▶ TEXT UNDER STUDY:

Just comparing a 25 Mhz A4000/040 with any 25 Mhz PC clone would make anyone understand that clockspeed solely, is no good way to determine the overall performance of a machine. The operating system and graphic chipset are in my opinion far more important components for multimedia applications. Current PPC chips will be sufficient for almost any task thinkable, for which the average user is interested in. Do users need a Ghz CPU to write emails, surf the internet, listen to MP3s, watch movies or use a spreadsheet? I don’t think so!
Although I do agree that mainstream OS developments do amaze us at times with the ability to make us feel the need for even more raw computing power to just do simple things, this due to unexpected slowness or hickups. This is a problem with the OSes and some very inefficiently written programs and are not problems caused by the raw computing power of our hardware.
Some people have brought up some more misconceptions about the AmigaOne again which need correcting.
1. They are being evaluated by dealers
Nope. In order to evaluate boards the dealers would first have to receive them. Despite ordering back in March no dealers have an A1 G3 and none are expected to arrive until the end of next week at the earliest.
2. These high prices are temporary
Nope. In fact the initial run of boards are *cheaper* than those which will be bought by ordinary customers, presumably subsidised by a desperate Eyetech/AInc. G3s are more expensive than would be justified in a competitive market and these are custom motherboards hence high manufacturing costs.
3. They are comparable to modern PCs
Depends on what you call ‘modern’. If a mid-range PII is still ‘modern’ to you then sure, but for those of us who actually buy new hardware every three years the G3 is already obsolete.
#1 is news to me.
#2 has me a little worried.
#3 I saw that one coming. There will be G4 mobos later on, but if delivery of these G3s are still sketchy, there’s little hope for the G4s.
As far as comparing them to modern PCs, even “modern” Macs sometimes have trouble keeping up with modern PCs, I wouldn’t be surprised to see the AmigaONE face the same problem.
>>As far as comparing them to modern PCs, even “modern” Macs sometimes have trouble keeping up with modern PCs, I wouldn’t be surprised to see the AmigaONE face the same problem.<<
You mean keeping up with the modern and trendy acronyms like DDR and etc…
I am not sweating that one bit π
“3. They are comparable to modern PCs
Depends on what you call ‘modern’. If a mid-range PII is still ‘modern’ to you then sure, but for those of us who actually buy
new hardware every three years the G3 is already obsolete. ”

▶ PROBLEM TO WORK ON: Quote the AmigaOne discussion from "Although I do" to "of our hardware.". The rows have no connection to the AmigaOne discussion.

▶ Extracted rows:

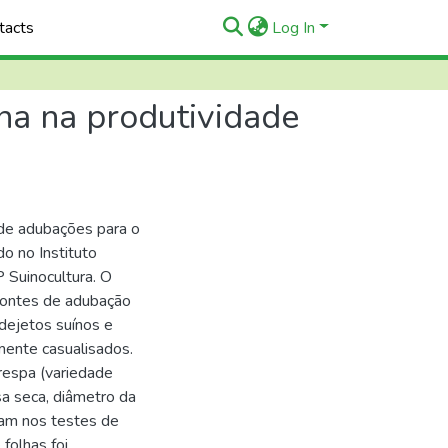
tacts
Log In
ína na produtividade
a de adubações para o
do no Instituto
 Suinocultura. O
 fontes de adubação
 dejetos suínos e
ente casualisados.
respa (variedade
sa seca, diâmetro da
ram nos testes de
folhas foi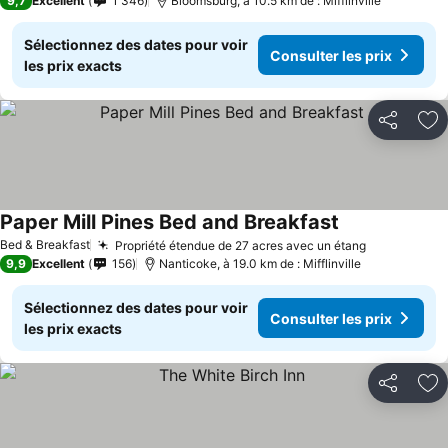
9,7
Excellent
1 346
Bloomsburg, à 10.5 km de : Mifflinville
Sélectionnez des dates pour voir
Consulter les prix
les prix exacts
Partager
Aj
Paper Mill Pines Bed and Breakfast
Consulter les 
Bed & Breakfast
Propriété étendue de 27 acres avec un étang
Consulter l
9,9
Excellent
156
Nanticoke, à 19.0 km de : Mifflinville
Sélectionnez des dates pour voir
Consulter les prix
les prix exacts
Partager
Aj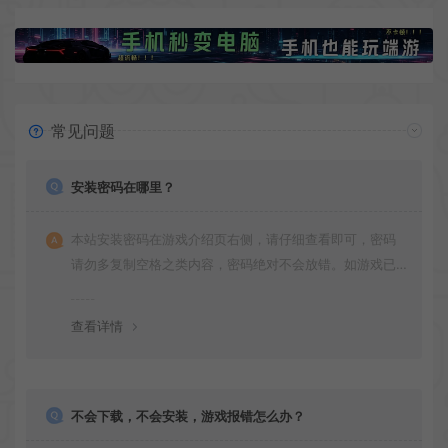
常见问题
安装密码在哪里？
本站安装密码在游戏介绍页右侧，请仔细查看即可，密码
请勿多复制空格之类内容，密码绝对不会放错。如游戏已
更新多次版本，旧版本可能与新版密码不同，请下载最新
版安装即可。
查看详情
不会下载，不会安装，游戏报错怎么办？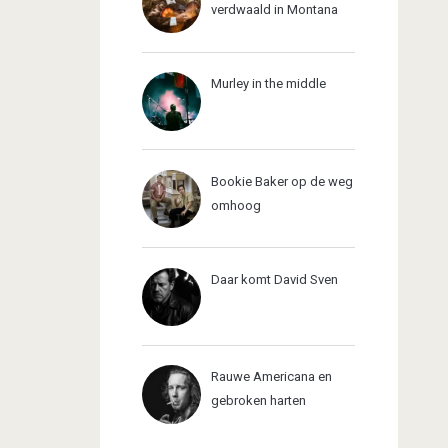
verdwaald in Montana
Murley in the middle
Bookie Baker op de weg
omhoog
Daar komt David Sven
Rauwe Americana en
gebroken harten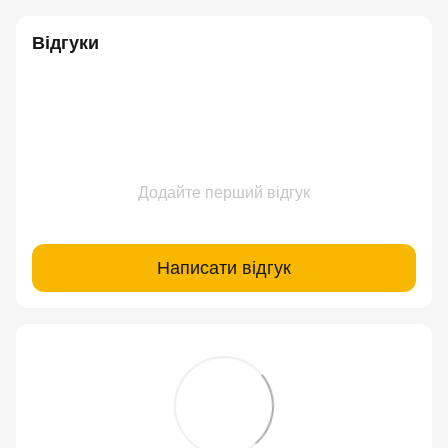
Відгуки
Додайте перший відгук
Написати відгук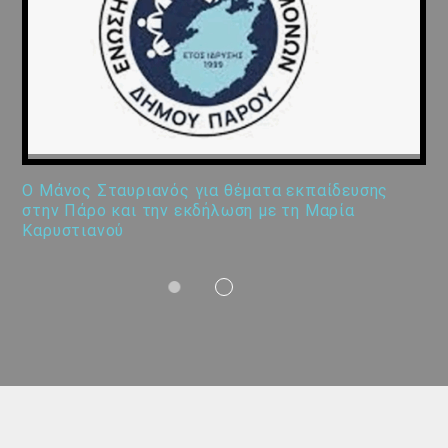
Ο Μάνος Σταυριανός για θέματα εκπαίδευσης
στην Πάρο και την εκδήλωση με τη Μαρία
Καρυστιανού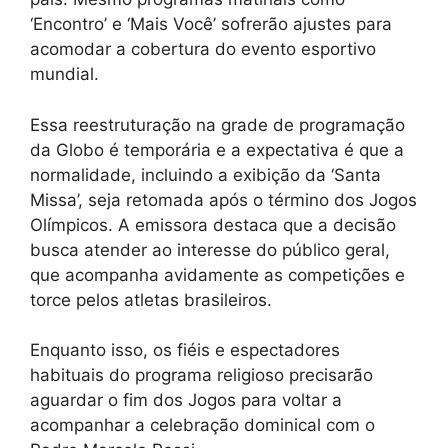
‘Encontro’ e ‘Mais Você’ sofrerão ajustes para
acomodar a cobertura do evento esportivo
mundial.
Essa reestruturação na grade de programação
da Globo é temporária e a expectativa é que a
normalidade, incluindo a exibição da ‘Santa
Missa’, seja retomada após o término dos Jogos
Olímpicos. A emissora destaca que a decisão
busca atender ao interesse do público geral,
que acompanha avidamente as competições e
torce pelos atletas brasileiros.
Enquanto isso, os fiéis e espectadores
habituais do programa religioso precisarão
aguardar o fim dos Jogos para voltar a
acompanhar a celebração dominical com o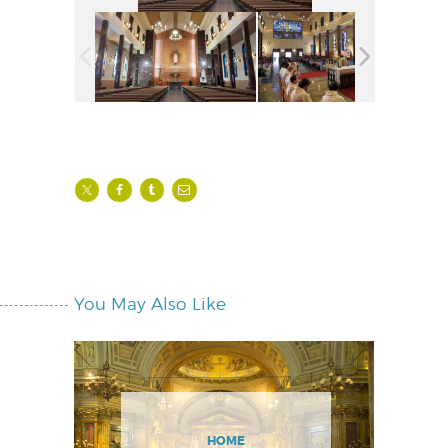
You May Also Like
HOME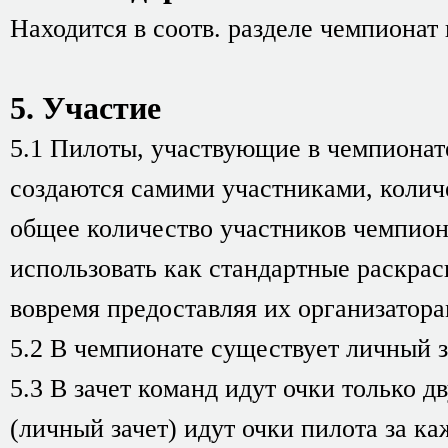
Находится в соотв. разделе чемпионат
5. Участие
5.1 Пилоты, участвующие в чемпионат
создаются самими участниками, количе
общее количество участников чемпион
использовать как стандартные раскраск
вовремя предоставляя их организатора
5.2 В чемпионате существует личный з
5.3 В зачет команд идут очки только 
(личный зачет) идут очки пилота за ка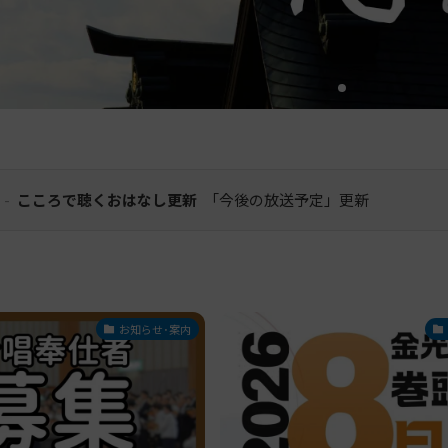
-
こころで聴くおはなし更新
「今後の放送予定」更新
お知らせ･案内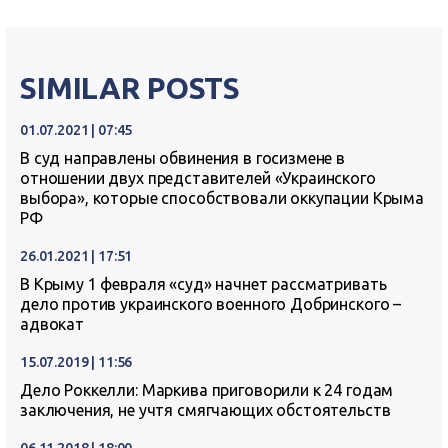
SIMILAR POSTS
01.07.2021 | 07:45
В суд направлены обвинения в госизмене в
отношении двух представителей «Украинского
выбора», которые способствовали оккупации Крыма
РФ
26.01.2021 | 17:51
В Крыму 1 февраля «суд» начнет рассматривать
дело против украинского военного Добринского –
адвокат
15.07.2019 | 11:56
Дело Роккелли: Маркива приговорили к 24 годам
заключения, не учтя смягчающих обстоятельств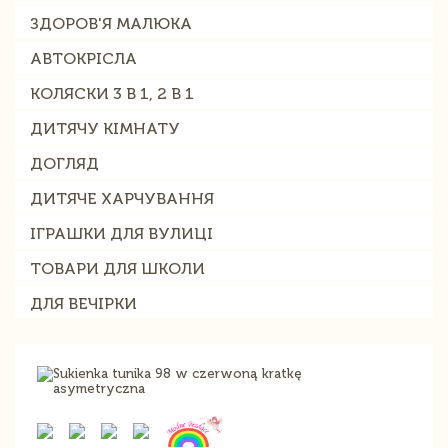
ЗДОРОВ'Я МАЛЮКА
АВТОКРІСЛА
КОЛЯСКИ 3 В 1, 2 В 1
ДИТЯЧУ КІМНАТУ
ДОГЛЯД
ДИТЯЧЕ ХАРЧУВАННЯ
ІГРАШКИ ДЛЯ ВУЛИЦІ
ТОВАРИ ДЛЯ ШКОЛИ
ДЛЯ ВЕЧІРКИ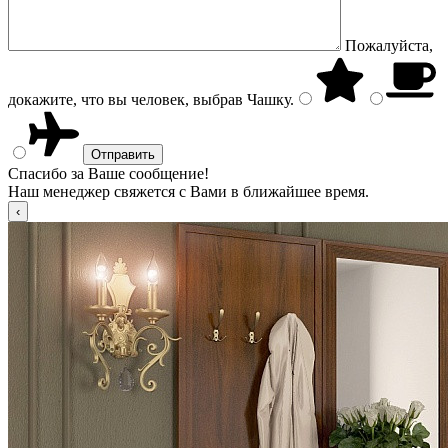
Пожалуйста,
докажите, что вы человек, выбрав
Чашку
.
Спасибо за Ваше сообщение!
Наш менеджер свяжется с Вами в ближайшее время.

▶ SOLVED PROBLEM:
Although I do agree that mainstream OS developments do amaze us at times with the ability to make us feel the need for even more raw computing power to just do simple things, this due to unexpected slowness or hickups. This is a problem with the OSes and some very inefficiently written programs and are not problems caused by the raw computing power of our hardware.